## Task prompt
Search the lines of the records for the word "font", and copy every line that has it.

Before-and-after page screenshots
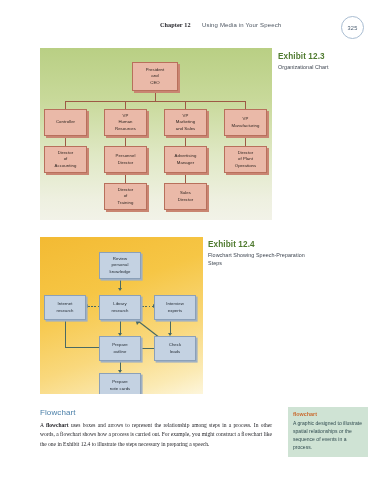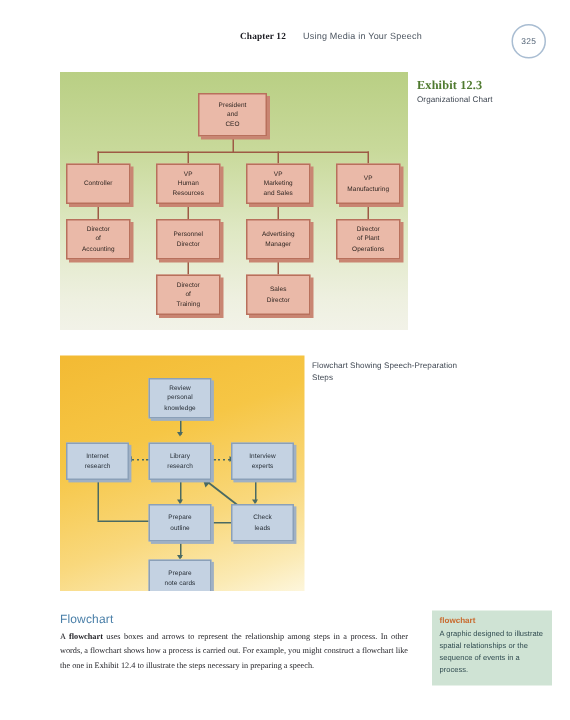--- a/index.html
+++ b/index.html
@@ -46,7 +46,7 @@
   .ex-caption{position:absolute;}
   .ex-caption .ex-num{
     font-size:8.2px;font-weight:bold;color:#4f7a2f;letter-spacing:.1px;
-    margin-bottom:2px;white-space:nowrap;font-family:Liberation Serif, serif;
+    margin-bottom:2px;white-space:nowrap;
   }
   .ex-caption .ex-sub{
     font-size:5.4px;color:#3e4651;line-height:1.55;letter-spacing:.05px;

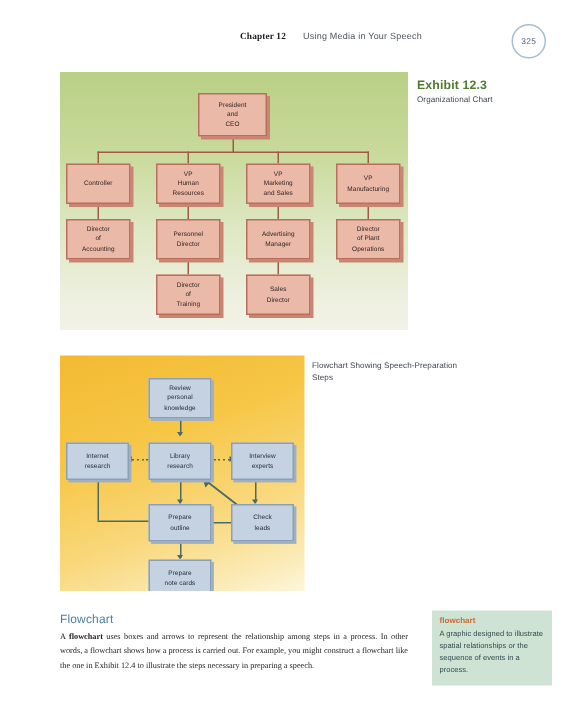--- a/index.html
+++ b/index.html
@@ -209,6 +209,7 @@
     </div>
 
     <div class="ex-caption">
+      <div class="ex-num">Exhibit 12.4</div>
       <div class="ex-sub">Flowchart Showing Speech-Preparation Steps</div>
     </div>
   </div>

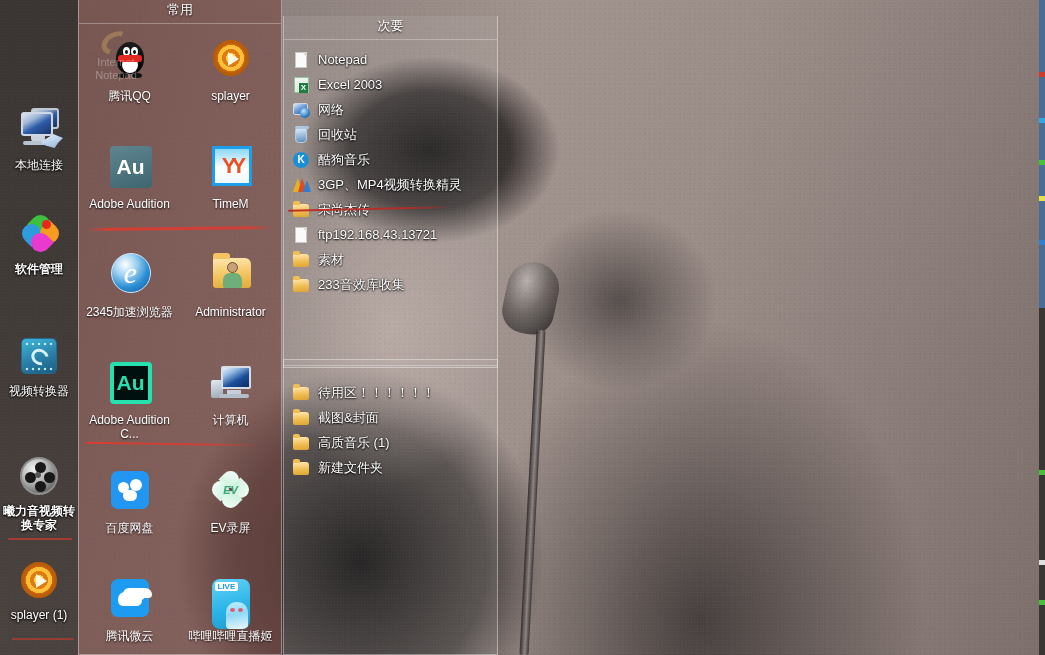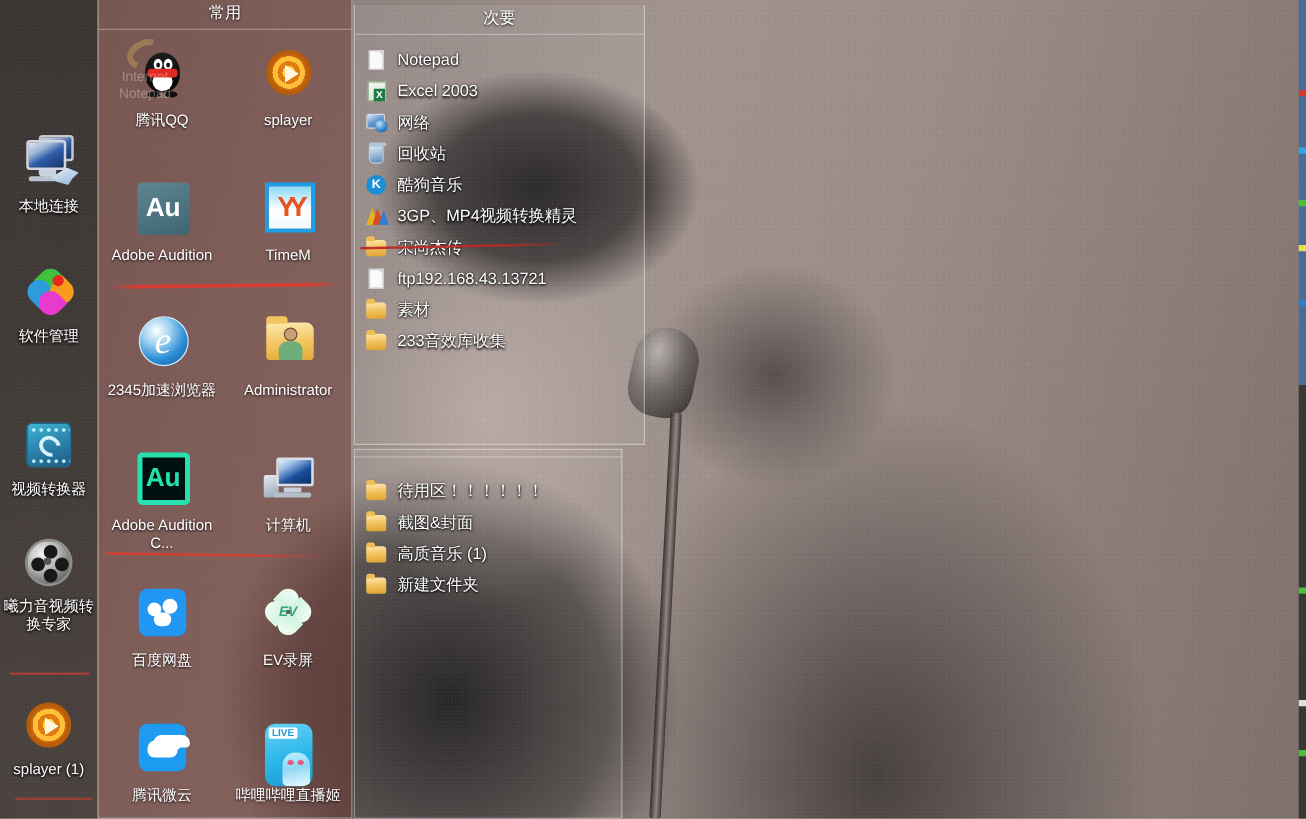--- a/index.html
+++ b/index.html
@@ -185,7 +185,7 @@
     border-top: none;
   }
   #panel-secondary {
-    left: 283px; top: 4px; width: 233px; height: 352px;
+    left: 283px; top: 16px; width: 215px; height: 352px;
     background: rgba(222, 222, 222, .10);
     border-top: none;
   }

## Exercise output
     font-size:8.2px;font-weight:bold;color:#4f7a2f;letter-spacing:.1px;
-    margin-bottom:2px;white-space:nowrap;font-family:Liberation Serif, serif;
     font-size:5.4px;color:#3e4651;line-height:1.55;letter-spacing:.05px;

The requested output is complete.